Australia’s Prime Minister, Scott Morrison, has made a public apology following a four-year investigation into child sexual abuse in some of the nation’s institutions.

The state-led inquest, which was opened by ex-PM Julia Gilliard, confirmed allegations against prominent individuals and large-scale organisations – including the Catholic Church. With evidence from more than 17,000 survivors and an estimated figure of 60,000 victims, Mr Morrison said: ‘why weren’t the children of our nation loved, nurtured, and protected? […] Why was our system of justice blind to injustice? […] Today, we say sorry.’

The apology has had mixed reactions from the survivors. Although many have long-awaited the day, others claim that they are ‘empty words’ if they not followed by actions.

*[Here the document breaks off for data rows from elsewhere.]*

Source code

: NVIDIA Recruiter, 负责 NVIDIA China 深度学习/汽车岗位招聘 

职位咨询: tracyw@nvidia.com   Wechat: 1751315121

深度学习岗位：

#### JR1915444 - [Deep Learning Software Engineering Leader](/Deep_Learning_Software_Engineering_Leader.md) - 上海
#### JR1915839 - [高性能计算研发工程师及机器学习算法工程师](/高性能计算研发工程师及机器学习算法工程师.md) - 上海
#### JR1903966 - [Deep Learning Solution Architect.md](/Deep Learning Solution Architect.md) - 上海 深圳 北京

With suicide taking a large number of the victims, many say that it is ‘too little, too late’. Victim associations such as the Survivors and Mates Support Network (SAMSN) call for the creation of a national institution which would work with a variety of different support organisations.

Mr Morrison claimed that the government had taken into account most of the Royal Commission’s findings. Nevertheless, the more polemic proposal of the need to make reporting abuse mandatory was formally rejected by the Catholic Church in August; it would force priests to break confession rules, which in turn would promote further hostility towards the Church.

In attempts towards starting to take action, the Australian government have established a AU$4 billion programme called the ‘Redress Scheme’ to help ease the pain of the survivors, where they will all be eligible to receive payments, alongside access to counselling and apologies from the responsible institutions. Many of the institutions, including some churches, as well as some charities and other organisations, have also signed up to offer compensation. The average payment to survivors by the state will be of an estimated AU$67,000; however, lawyers are recommending looking into payments from the direct institutions before-hand, for they could be higher.

The PM concluded his speech by stating ‘we can never promise a world where there are no abusers. But we can promise a country where we commit to hear and believe our children.’